Since I’ve started my PhD, I’ve used the “prototyping the prototype” approach several times across different research projects. This process can look very different for different kinds of projects:
For the DISTAL project (and other DSL compilation-style projects), I spend a lot of time developing by hand the code I want my compiler to generate. This process helps to validate that the envisioned compiler can actually generate the fast code desired!
For an under submission project that uses MLIR to fuse computations inside the Legate framework, I wrote a small toy implementation of the Legate runtime to embed the MLIR compiler within. Doing so, I was able to confirm that within the final software ecosystem my research prototype would be built, MLIR was indeed able to perform the loop fusion and parallelization optimizations I was relying on it to perform.
Finally, a current research project I am working on aims to automatically detect when the dynamic tracing optimization can be applied in Legion programs. Rather than directly implementing my proposed algorithms inside the Legion runtime, I’m developing a simulator that consumes logs of Legion programs and runs different trace detection algorithms on those logs. This simulator lets me quickly test out these algorithms without actually running potentially expensive programs and lets me rapidly iterate on the algorithms used. I’ve already bounced between more than 5 strategies in the last few weeks!

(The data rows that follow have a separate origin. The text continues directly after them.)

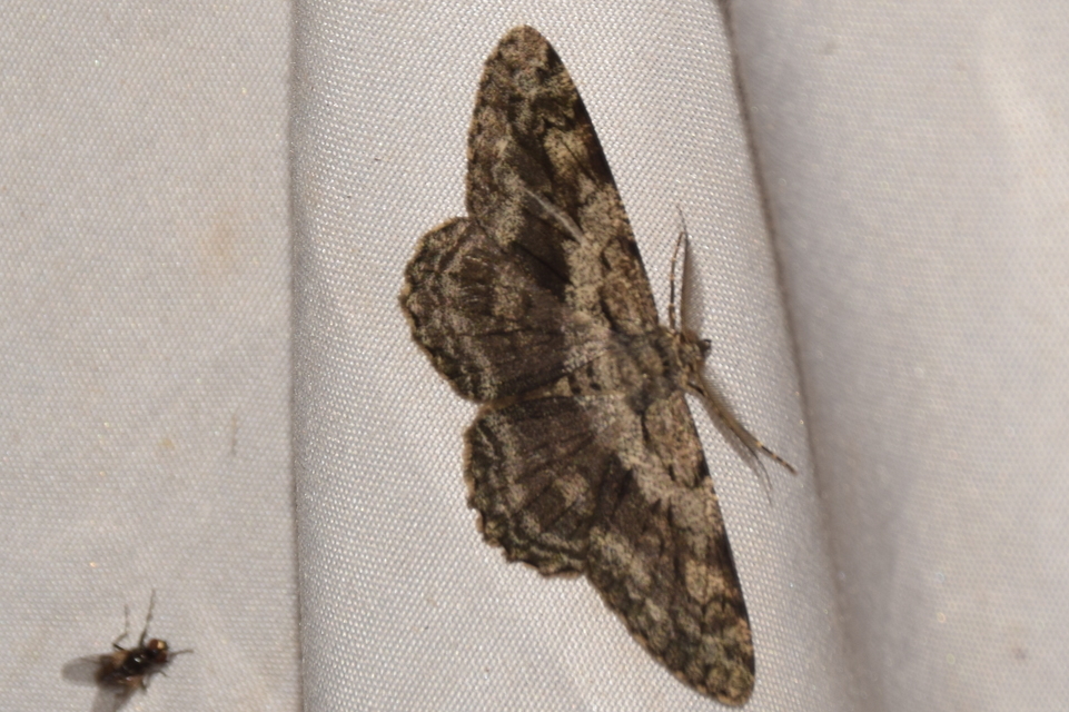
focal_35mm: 210
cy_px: 356
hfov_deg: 9.8
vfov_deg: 6.5
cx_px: 534
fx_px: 6233
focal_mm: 140
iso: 100
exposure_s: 1/60
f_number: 13
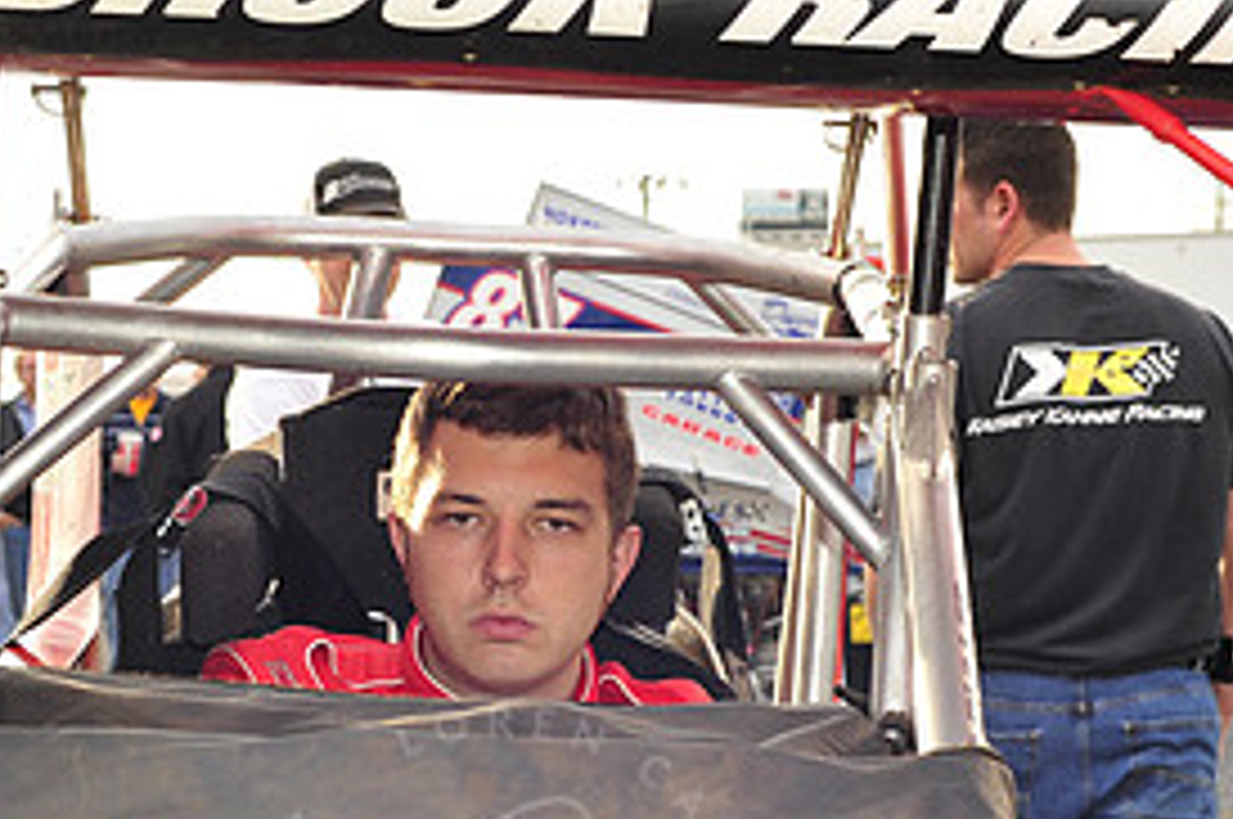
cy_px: 562
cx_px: 500
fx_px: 3626
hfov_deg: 19.3
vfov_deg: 12.9
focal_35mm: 106
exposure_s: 1/250
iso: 500
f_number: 8
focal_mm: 50
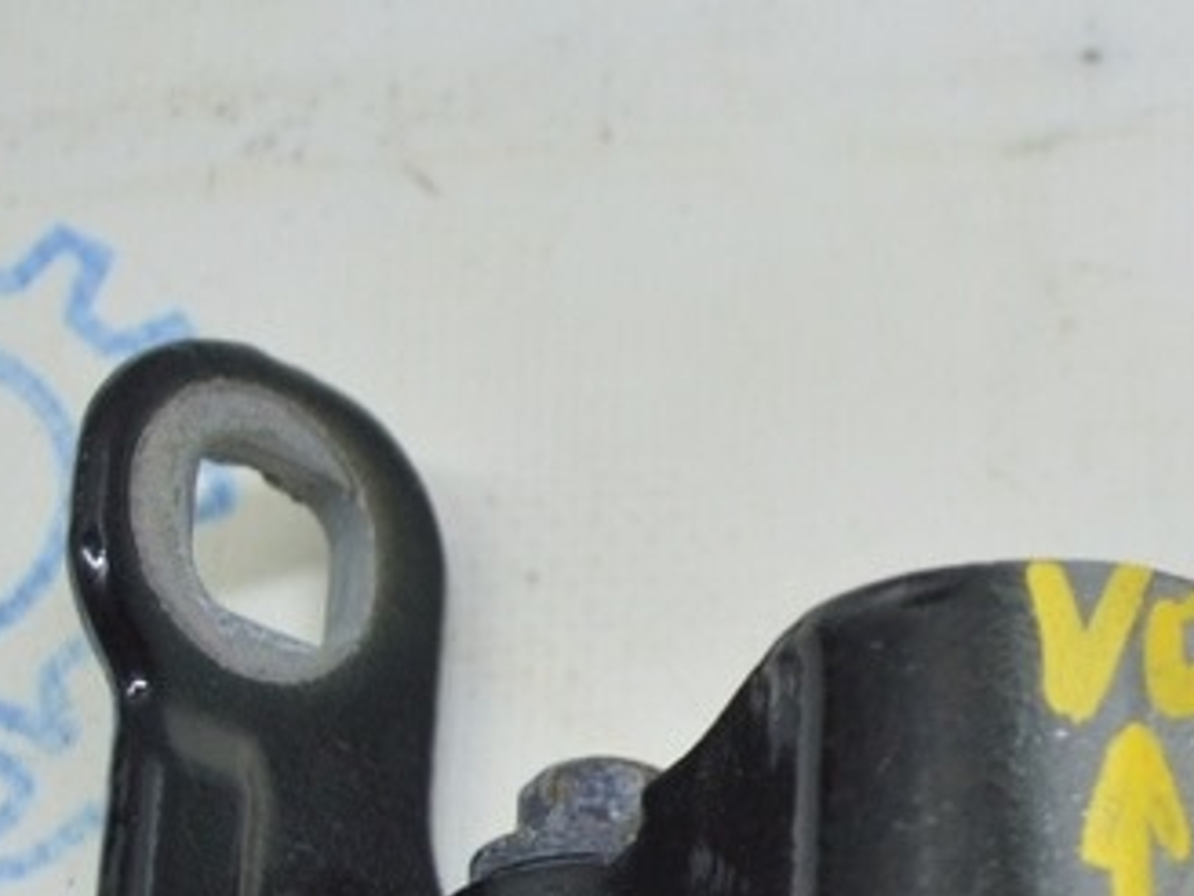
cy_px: 803
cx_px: 1190
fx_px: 5588
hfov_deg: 12.1
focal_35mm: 162
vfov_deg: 9.1
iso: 400
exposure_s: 1/40
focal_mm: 36
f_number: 4.8
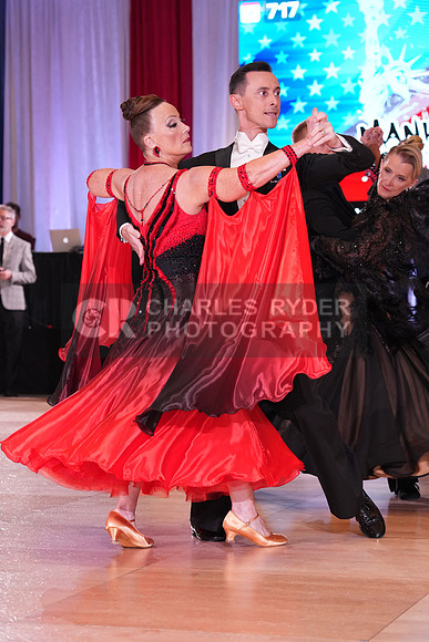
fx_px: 1715
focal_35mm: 96
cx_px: 214
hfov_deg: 14.3
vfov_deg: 21.2
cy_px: 321
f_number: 5
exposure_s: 1/250
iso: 2500
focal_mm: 96
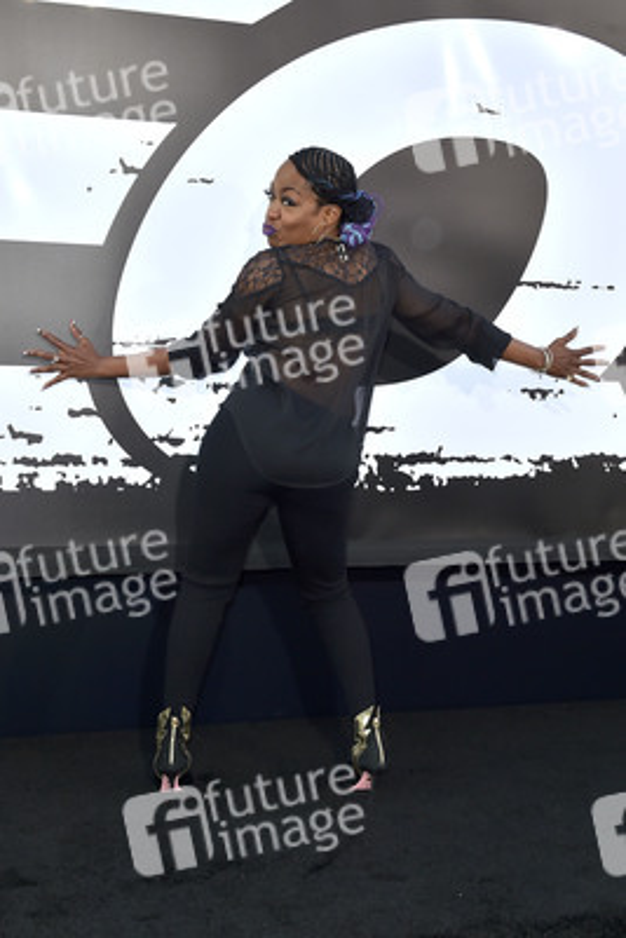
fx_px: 938
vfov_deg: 53.1
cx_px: 313
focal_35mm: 36
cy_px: 469
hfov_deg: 36.9
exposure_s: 1/250
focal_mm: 36
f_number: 6.3
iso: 250
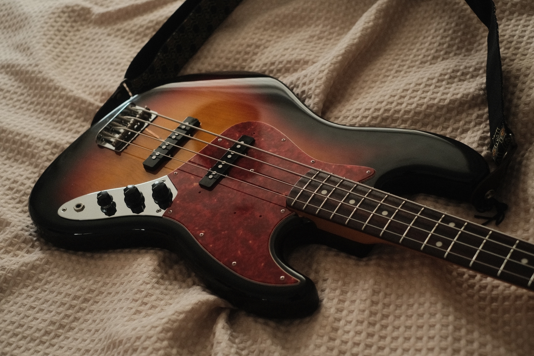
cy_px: 178
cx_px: 267
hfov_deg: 37.5
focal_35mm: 53
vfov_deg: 25.5
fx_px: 786
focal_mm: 35
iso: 2000
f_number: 2.8
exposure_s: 1/125
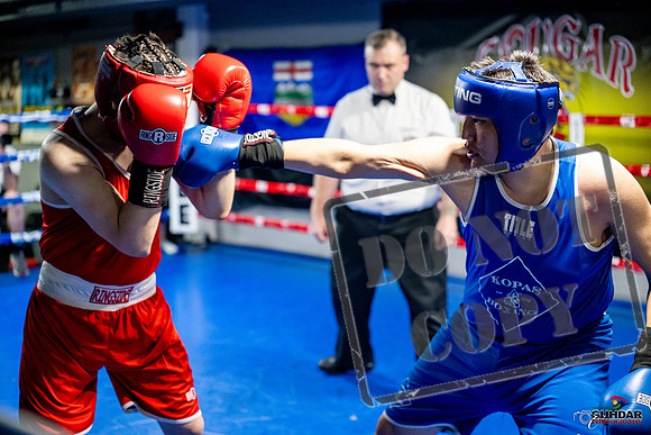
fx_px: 904
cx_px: 326
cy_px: 218
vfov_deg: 27.0
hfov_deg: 39.6
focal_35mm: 50
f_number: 2
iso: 4000
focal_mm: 50
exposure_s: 1/1000
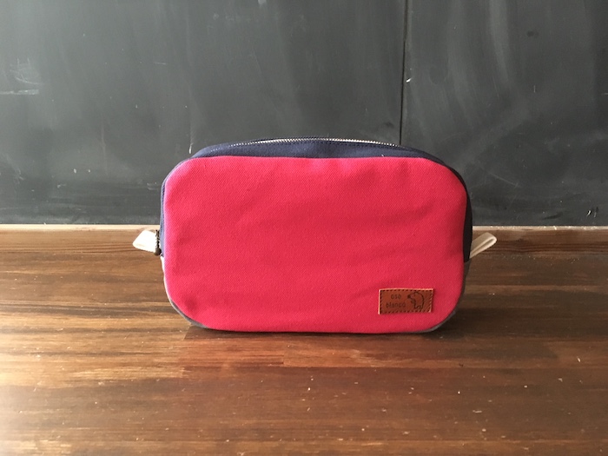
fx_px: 509
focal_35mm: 29
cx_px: 304
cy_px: 228
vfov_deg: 48.2
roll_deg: +0.1
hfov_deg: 61.7
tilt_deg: -14.2
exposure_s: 1/15
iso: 500
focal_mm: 4.15
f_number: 2.2
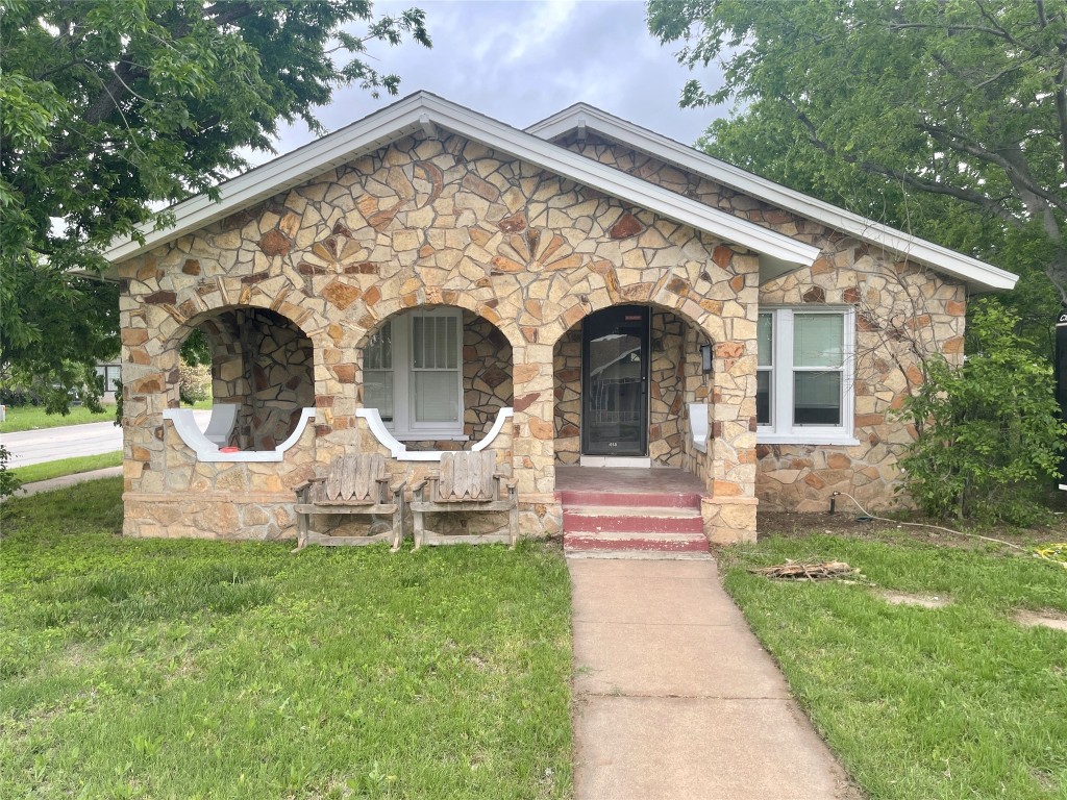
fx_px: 801
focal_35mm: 26
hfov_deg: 67.3
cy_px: 400
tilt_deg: -2.5
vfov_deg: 53.1
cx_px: 534
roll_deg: +0.4
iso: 32
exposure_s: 1/403
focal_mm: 5.1
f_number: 1.6
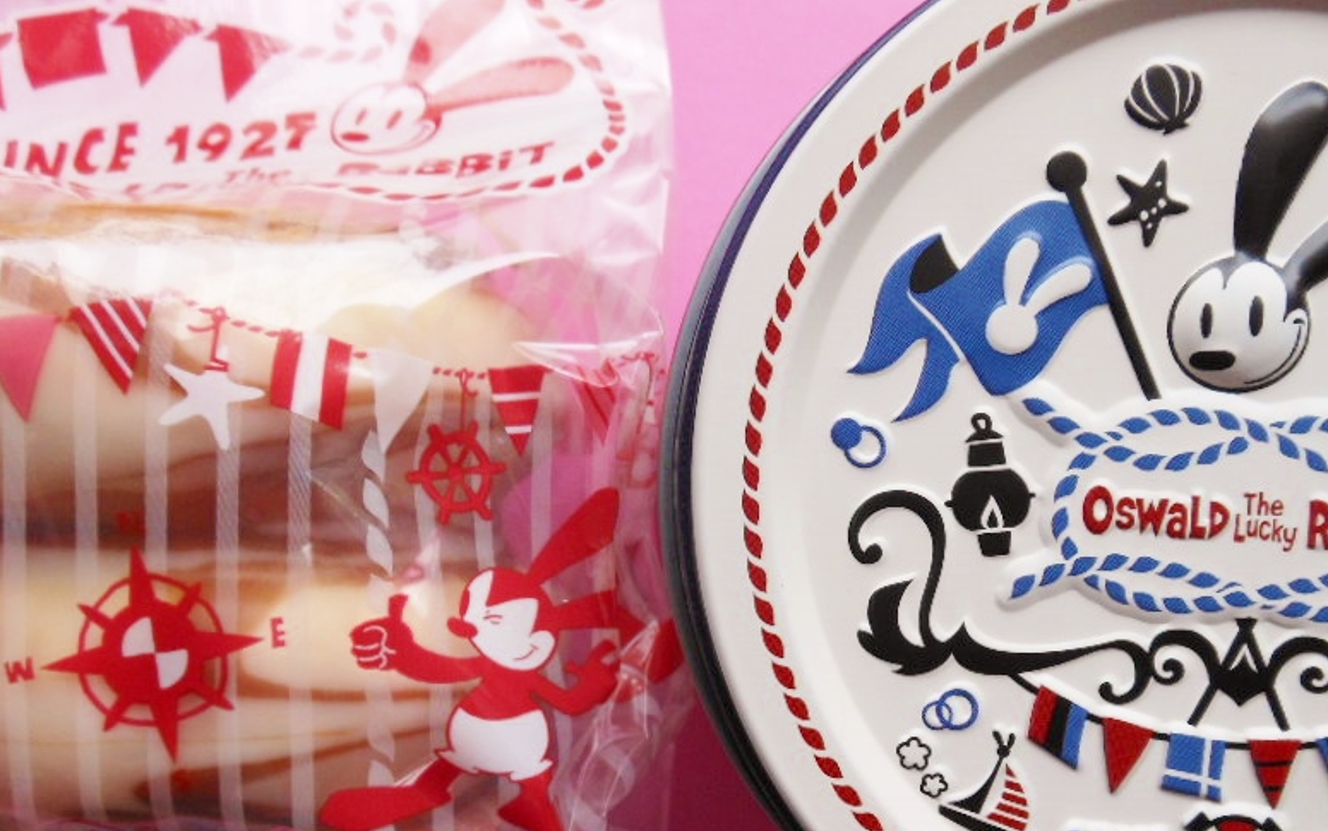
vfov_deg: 36.3
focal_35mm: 35
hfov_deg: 55.3
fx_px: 1267
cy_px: 468
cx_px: 682
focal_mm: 4.5
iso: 80
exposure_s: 1/60
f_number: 3.2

If the reader clicked through the links to these prototype prototypes I’ve mentioned, they would find that the code is quick messy — I think that is fine! These early prototypes are not meant to turn into lasting implementations. They are only there to allow for quick iteration and de-risking. These prototypes give a researcher the necessary freedom to do it wrong several times before getting it right.
At this point, I hope that I’ve convinced the reader of the value in prototyping prototypes. It’s not always possible for every project to perform the extraction and minimization that I have described here. However, if it is possible, or it is even possible to spend some cycles thinking about how it might be done, I think that the benefits greatly outweigh the costs.